“Las ayudas no son suficientes, nos están matando”. Esa es la reivindicación de la plataforma Hostelería con Conciencia, que ayer se manifestó en la plaza del Humedal en señal de protesta con las ayudas que el Principado pondrá en marcha para el sector y contra el sistema de bonos de descuentos que el Ayuntamiento debate en la mesa de concertación. Cerca de medio centenar de hosteleros clamaron por la supervivencia del sector y no descartan ir un paso más allá. “Barajamos realizar un encierro próximamente”, apunta Félix Marcos, uno de los promotores de la plataforma.

La de ayer fue una concentración novedosa. Por primera vez, el escenario de las protestas no fue la plaza Mayor, como así había venido siendo hasta la fecha. Y con el cierre de bares y comercios ampliado por el Principado, el ambiente también se ha vuelto más desesperado para los dueños de los establecimientos. “Ya dejamos caer la industria y los astilleros. ¿También vamos a perder los bares?”, se cuestiona Félix Marcos.

Asistentes a la concentración de ayer en la plaza del Humedal. | Juan Plaza

Asistentes a la concentración de ayer en la plaza del Humedal. | Juan Plaza

Lo que no ha cambiado son las preocupaciones que rondan las cabezas de los asistentes. Lucía Nogueiro regenta la vinatería El Calecho en la calle Enrique III. Tiene 37 años y lleva en el sector desde que tenía 17. Empezó trabajando mientras estudiaba turismo y un grado superior de informática. Al final, para poder quedarse en Gijón ligó su vida laboral a una barra. “Tenía un negocio solvente hasta que empezó todo esto”, explica. Ya no es así. Con su negocio cerrado, el futuro se le presenta incierto. “Solo en el alquiler del local se me va el subsidio por desempleo”, cuenta. El sistema de bonos que debate el gobierno local y las ayudas que pondrá en marca el Principado no la satisfacen. “Los bonos solo servirán para que se beneficien los hoteles y los locales grandes, pero no mi negocio, donde las cuentas que hacen mis clientes no suelen pasar de los 20 euros”, explica.

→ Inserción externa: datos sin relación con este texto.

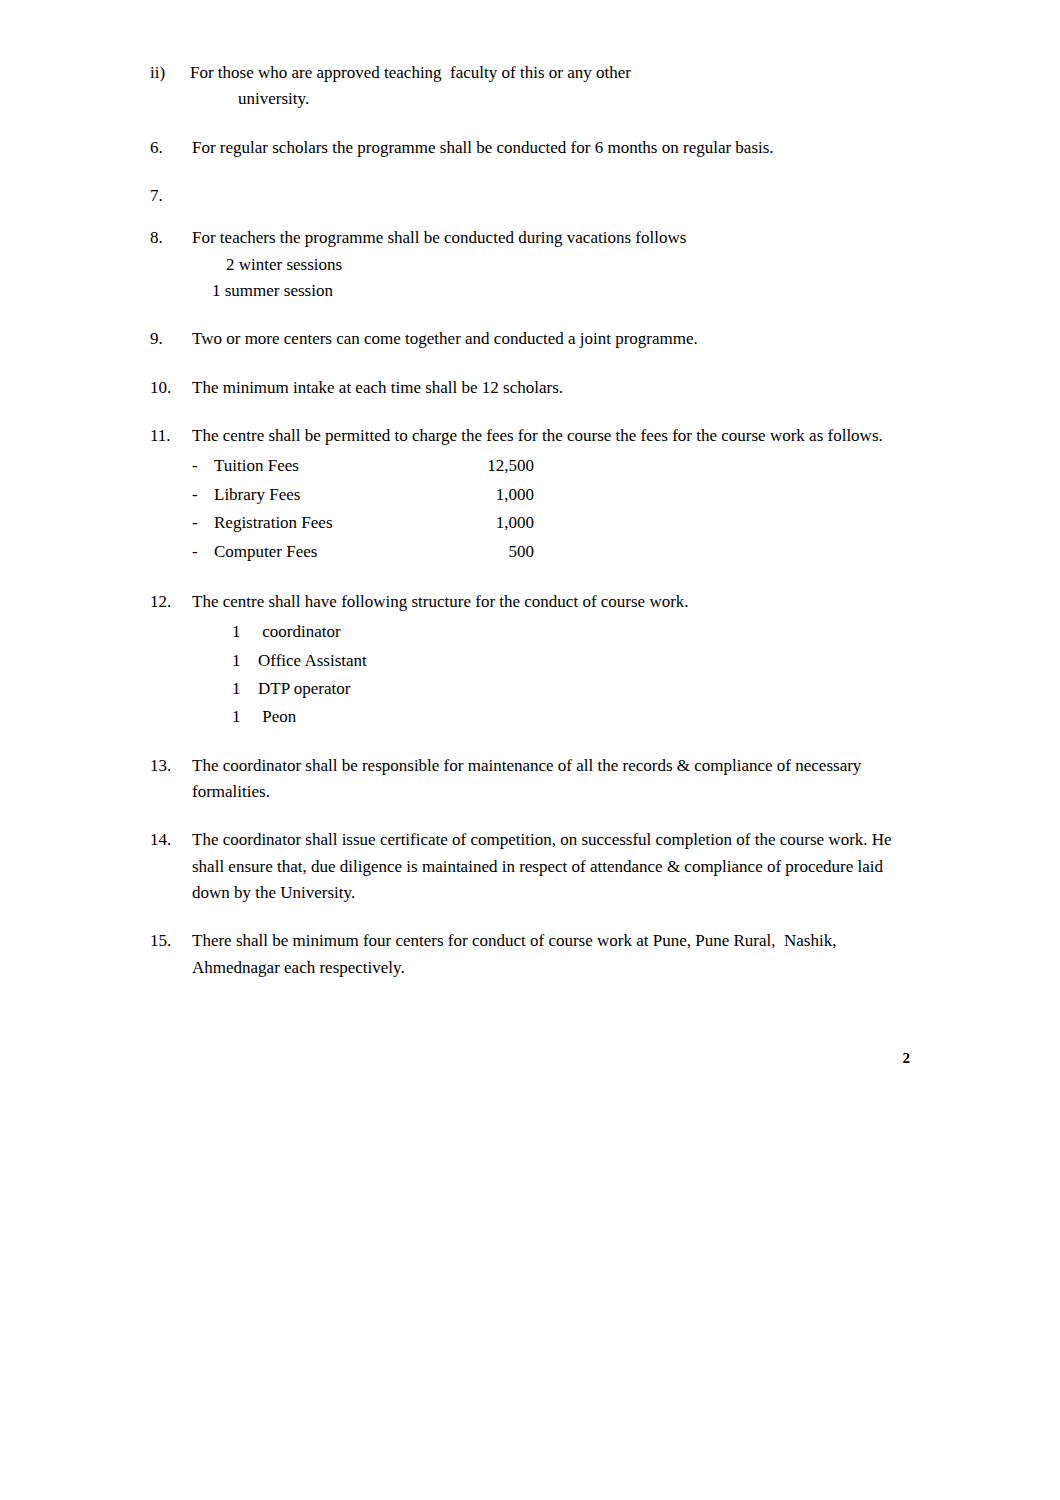ii) For those who are approved teaching faculty of this or any other
university.
6. For regular scholars the programme shall be conducted for 6 months on regular basis.
7.
8. For teachers the programme shall be conducted during vacations follows
2 winter sessions
1 summer session
9. Two or more centers can come together and conducted a joint programme.
10. The minimum intake at each time shall be 12 scholars.
11. The centre shall be permitted to charge the fees for the course the fees for the course work as follows.
| - | Tuition Fees | 12,500 |
| - | Library Fees | 1,000 |
| - | Registration Fees | 1,000 |
| - | Computer Fees | 500 |
12. The centre shall have following structure for the conduct of course work.
1 coordinator
1 Office Assistant
1 DTP operator
1 Peon
13. The coordinator shall be responsible for maintenance of all the records & compliance of necessary formalities.
14. The coordinator shall issue certificate of competition, on successful completion of the course work. He shall ensure that, due diligence is maintained in respect of attendance & compliance of procedure laid down by the University.
15. There shall be minimum four centers for conduct of course work at Pune, Pune Rural, Nashik, Ahmednagar each respectively.
2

En idéntica situación se encuentra David Barroso, que regenta la cervecería La Mina en la calle Santa Lucía, en la Ruta de los Vinos. Tiene 37 años y lleva 13 con su negocio. Acaba de ser padre hace escasos cuatro meses. Su local pertenece a la Sociedad de Gestión de Activos procedentes de la Reestructuración Bancaria (SAREB). O sea, al banco malo. “Negociar con ellos es imposible, porque solo soy un número”, relata. “Quieren cobrar a primeros de mes y sin tener ingresos la situación es dura”, lamenta.

Por eso, Barroso, como el resto de hosteleros que se concentraron ayer en la plaza del Humedal piden más ayudas. Hoy, a las 11.00 horas, Hostelería con Conciencia volverá a manifestarse en la plaza Mayor. A las 11.30 horas, Asturias Suma, otra plataforma hostelera local, lo hará frente a la iglesia de Begoña para pedir más.